On the Saturday morning I had also visited a
stationer’s where they made colour photocopies. The proprietress
gave me a rather odd look when I told her what I needed.
However, when I left I was pleased with the job she
had done and what I was taking away with me. It seemed to me that I
had a few cards to play.
Margherita had come to the office on the Friday
afternoon. She had read documents for more than three hours, alone
in the room where we held meetings. She had asked a very puzzled
Maria Teresa for a few photocopies, then at about nine o’clock she
looked in to say hello. She would be away Saturday and
Sunday.
With whom? I thought, though only for a
second.
We’d meet on Monday morning, at half-past nine in
the Court of Assizes. Love and kisses, she said as she left. Love
and kisses, I’d have liked to reply. But instead I only gave her a
wave, and then sat there watching her,
slowly closing my hand in mid-air when she had left the
room.
The weekend was still fairly cool, luckily, so
working wasn’t too irksome.
At about one-thirty on Sunday I thought I’d done as
much as I could and decided to take a jaunt. At that time of day I
could go to the sea. With the city deserted and the roads empty I
could get anywhere I wanted in next to no time. I fetched a
knapsack, put in a towel, bathing trunks and a book, and set
off.
The city was really and truly deserted and in only
a few minutes I crossed the whole centre and cruised along the
seafront, passing the old Albergo delle Nazioni. The Mercedes
purred smoothly along and I arrived at the motorway almost without
realizing it. When I left home I’d intended to stop about twelve
miles out of Bari, perhaps at Cozze or, at the farthest, at
Polignano. But on the way I changed my mind and trod on the gas as
far as Capitolo.
It was less crowded than I had feared, and I easily
found a space in the car park of a bathing establishment which – it
occurred to me as I was getting out of the car – must have been
less than a mile from where the boy had disappeared.

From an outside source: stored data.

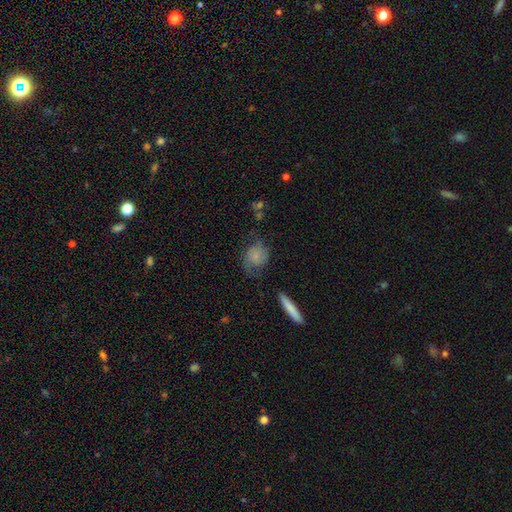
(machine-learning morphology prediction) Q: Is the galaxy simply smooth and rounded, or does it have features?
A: smooth — 54%.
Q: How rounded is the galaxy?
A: round — 59%.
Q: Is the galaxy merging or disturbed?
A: none — 54%.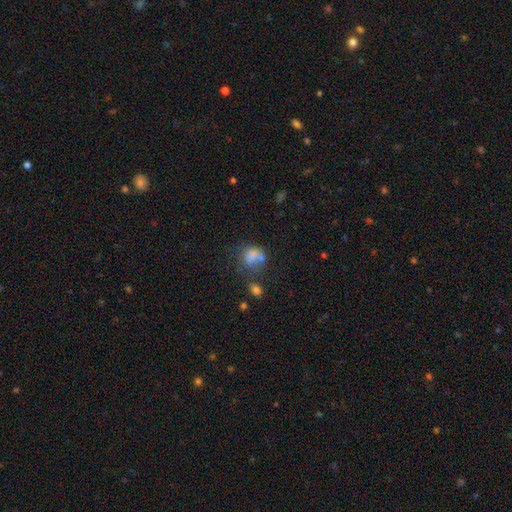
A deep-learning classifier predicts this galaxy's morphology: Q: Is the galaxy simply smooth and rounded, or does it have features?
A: smooth — 73%.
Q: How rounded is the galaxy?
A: in between — 52%.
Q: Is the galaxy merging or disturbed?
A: none — 34%.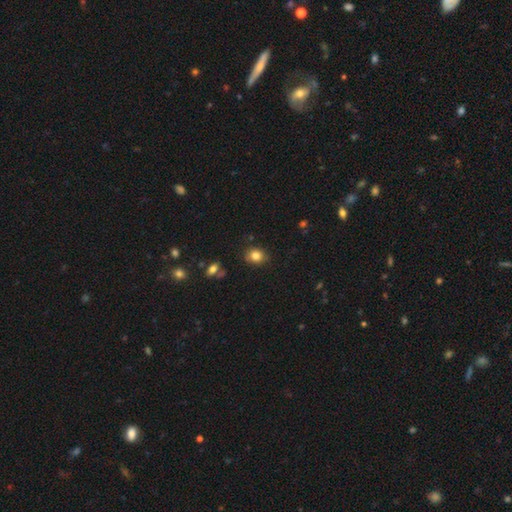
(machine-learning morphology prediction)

I paid the ticket that covered parking and entrance
fee, took off my shoes and set out across the sand. A strange
feeling came over me. A year had gone by since the summer when I
thought I was going mad. That year I had detested the blinding
sunlight, I had detested the beaches, the people who seemed so
relaxed while I was such a misfit wherever I went.
Now I felt like a convalescent. I looked at the
people, the sea, the sand which I had detested the year before,
and I was amazed that it didn’t hurt me just to look at it all. I
felt a kind of sweet indifference and had some difficulty in
imagining how, less than a twelvemonth ago, I could have been so
sick.
It was a strange sensation, rather melancholy, but
good.
I changed in a communal changing room, hired a
deckchair and had them put it really near the waterline. The sea
was just how I like it. Calm but not absolutely flat, with a breeze
lightly ruffling the surface. It was fine in the sun, the heat just
right for closing one’s eyes and going to sleep with a book on the
sand near the chair. Which is what I did, with the voices on the
beach blending into the strange well-being which had enfolded
me.
I dreamed, in the way one does dream in that
peculiar halfway house between waking and sleeping, or else
sleeping and waking.
I met Sara in the street near our home, or rather
what had been our home but now was hers. She came up to me, put her
arms round me and kissed me on the lips. I embraced her too, but
was embarrassed. After all – in the dream – we hadn’t seen each
other or spoken for four years. I somehow told her this. She gave
me a look and asked if I was mad, but her face was scared, as if
she were about to burst into tears. I said again that we hadn’t
seen one another for four years and at this she really did burst
into tears, desperate tears. She asked me why I said something so
spiteful, and I didn’t know what to do, because she seemed really
and truly distressed. I grew sad, but thought that it was only a
dream and wanted to open my eyes. But for an indefinite length of
time I couldn’t do it, and there I remained, half way between the
dream and the voices on the beach.
Then I felt splashes of water on my face and chest,
and heard a voice I recognized at once. Elena.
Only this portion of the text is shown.